The problem
What is needed is an exact copy of the data that follows.
- - -
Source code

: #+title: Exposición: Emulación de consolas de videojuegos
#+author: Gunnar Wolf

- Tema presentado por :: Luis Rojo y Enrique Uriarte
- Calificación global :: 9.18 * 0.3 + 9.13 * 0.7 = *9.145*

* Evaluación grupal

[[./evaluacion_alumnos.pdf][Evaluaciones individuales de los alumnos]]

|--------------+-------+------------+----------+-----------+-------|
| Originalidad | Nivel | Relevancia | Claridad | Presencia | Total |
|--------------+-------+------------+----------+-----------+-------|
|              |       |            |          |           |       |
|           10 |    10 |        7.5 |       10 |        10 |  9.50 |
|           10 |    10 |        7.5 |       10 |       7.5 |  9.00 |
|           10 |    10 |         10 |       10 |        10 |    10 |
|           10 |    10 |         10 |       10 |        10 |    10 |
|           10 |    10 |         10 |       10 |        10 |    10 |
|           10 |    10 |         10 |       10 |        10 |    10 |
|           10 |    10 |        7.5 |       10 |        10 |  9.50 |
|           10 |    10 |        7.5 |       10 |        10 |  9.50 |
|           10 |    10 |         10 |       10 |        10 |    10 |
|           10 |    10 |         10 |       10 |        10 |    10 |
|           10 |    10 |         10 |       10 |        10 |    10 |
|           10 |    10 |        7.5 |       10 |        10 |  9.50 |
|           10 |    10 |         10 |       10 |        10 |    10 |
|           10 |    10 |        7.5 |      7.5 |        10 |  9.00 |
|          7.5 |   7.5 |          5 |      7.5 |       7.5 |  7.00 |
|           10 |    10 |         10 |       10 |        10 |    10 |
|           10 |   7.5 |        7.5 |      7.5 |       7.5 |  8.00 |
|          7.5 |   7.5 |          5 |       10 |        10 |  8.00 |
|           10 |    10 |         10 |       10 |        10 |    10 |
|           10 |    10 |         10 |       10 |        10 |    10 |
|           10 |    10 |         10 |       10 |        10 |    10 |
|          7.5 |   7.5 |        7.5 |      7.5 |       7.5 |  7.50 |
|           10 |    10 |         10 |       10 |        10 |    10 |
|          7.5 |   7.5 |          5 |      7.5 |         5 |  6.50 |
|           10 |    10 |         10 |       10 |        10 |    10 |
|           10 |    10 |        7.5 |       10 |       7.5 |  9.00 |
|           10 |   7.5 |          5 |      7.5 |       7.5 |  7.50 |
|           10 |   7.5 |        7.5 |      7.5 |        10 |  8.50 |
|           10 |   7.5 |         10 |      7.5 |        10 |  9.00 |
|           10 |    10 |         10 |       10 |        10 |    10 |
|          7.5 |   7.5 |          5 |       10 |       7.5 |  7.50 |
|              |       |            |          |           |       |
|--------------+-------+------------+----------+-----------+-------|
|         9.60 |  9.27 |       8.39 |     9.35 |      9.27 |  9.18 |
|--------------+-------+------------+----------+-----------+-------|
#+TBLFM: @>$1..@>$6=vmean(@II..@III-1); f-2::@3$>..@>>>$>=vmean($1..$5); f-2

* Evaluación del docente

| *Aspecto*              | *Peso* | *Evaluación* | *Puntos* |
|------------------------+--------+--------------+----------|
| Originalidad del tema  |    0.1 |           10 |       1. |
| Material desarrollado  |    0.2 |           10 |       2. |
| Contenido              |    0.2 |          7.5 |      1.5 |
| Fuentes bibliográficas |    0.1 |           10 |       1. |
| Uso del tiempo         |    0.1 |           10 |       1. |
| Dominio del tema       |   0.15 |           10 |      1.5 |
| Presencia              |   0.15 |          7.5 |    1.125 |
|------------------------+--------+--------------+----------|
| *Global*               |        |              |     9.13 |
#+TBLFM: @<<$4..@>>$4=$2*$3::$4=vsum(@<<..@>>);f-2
- - -
Written solution
Source code

: #+title: Exposición: Emulación de consolas de videojuegos
#+author: Gunnar Wolf

- Tema presentado por :: Luis Rojo y Enrique Uriarte
- Calificación global :: 9.18 * 0.3 + 9.13 * 0.7 = *9.145*

* Evaluación grupal

[[./evaluacion_alumnos.pdf][Evaluaciones individuales de los alumnos]]

|--------------+-------+------------+----------+-----------+-------|
| Originalidad | Nivel | Relevancia | Claridad | Presencia | Total |
|--------------+-------+------------+----------+-----------+-------|
|              |       |            |          |           |       |
|           10 |    10 |        7.5 |       10 |        10 |  9.50 |
|           10 |    10 |        7.5 |       10 |       7.5 |  9.00 |
|           10 |    10 |         10 |       10 |        10 |    10 |
|           10 |    10 |         10 |       10 |        10 |    10 |
|           10 |    10 |         10 |       10 |        10 |    10 |
|           10 |    10 |         10 |       10 |        10 |    10 |
|           10 |    10 |        7.5 |       10 |        10 |  9.50 |
|           10 |    10 |        7.5 |       10 |        10 |  9.50 |
|           10 |    10 |         10 |       10 |        10 |    10 |
|           10 |    10 |         10 |       10 |        10 |    10 |
|           10 |    10 |         10 |       10 |        10 |    10 |
|           10 |    10 |        7.5 |       10 |        10 |  9.50 |
|           10 |    10 |         10 |       10 |        10 |    10 |
|           10 |    10 |        7.5 |      7.5 |        10 |  9.00 |
|          7.5 |   7.5 |          5 |      7.5 |       7.5 |  7.00 |
|           10 |    10 |         10 |       10 |        10 |    10 |
|           10 |   7.5 |        7.5 |      7.5 |       7.5 |  8.00 |
|          7.5 |   7.5 |          5 |       10 |        10 |  8.00 |
|           10 |    10 |         10 |       10 |        10 |    10 |
|           10 |    10 |         10 |       10 |        10 |    10 |
|           10 |    10 |         10 |       10 |        10 |    10 |
|          7.5 |   7.5 |        7.5 |      7.5 |       7.5 |  7.50 |
|           10 |    10 |         10 |       10 |        10 |    10 |
|          7.5 |   7.5 |          5 |      7.5 |         5 |  6.50 |
|           10 |    10 |         10 |       10 |        10 |    10 |
|           10 |    10 |        7.5 |       10 |       7.5 |  9.00 |
|           10 |   7.5 |          5 |      7.5 |       7.5 |  7.50 |
|           10 |   7.5 |        7.5 |      7.5 |        10 |  8.50 |
|           10 |   7.5 |         10 |      7.5 |        10 |  9.00 |
|           10 |    10 |         10 |       10 |        10 |    10 |
|          7.5 |   7.5 |          5 |       10 |       7.5 |  7.50 |
|              |       |            |          |           |       |
|--------------+-------+------------+----------+-----------+-------|
|         9.60 |  9.27 |       8.39 |     9.35 |      9.27 |  9.18 |
|--------------+-------+------------+----------+-----------+-------|
#+TBLFM: @>$1..@>$6=vmean(@II..@III-1); f-2::@3$>..@>>>$>=vmean($1..$5); f-2

* Evaluación del docente

| *Aspecto*              | *Peso* | *Evaluación* | *Puntos* |
|------------------------+--------+--------------+----------|
| Originalidad del tema  |    0.1 |           10 |       1. |
| Material desarrollado  |    0.2 |           10 |       2. |
| Contenido              |    0.2 |          7.5 |      1.5 |
| Fuentes bibliográficas |    0.1 |           10 |       1. |
| Uso del tiempo         |    0.1 |           10 |       1. |
| Dominio del tema       |   0.15 |           10 |      1.5 |
| Presencia              |   0.15 |          7.5 |    1.125 |
|------------------------+--------+--------------+----------|
| *Global*               |        |              |     9.13 |
#+TBLFM: @<<$4..@>>$4=$2*$3::$4=vsum(@<<..@>>);f-2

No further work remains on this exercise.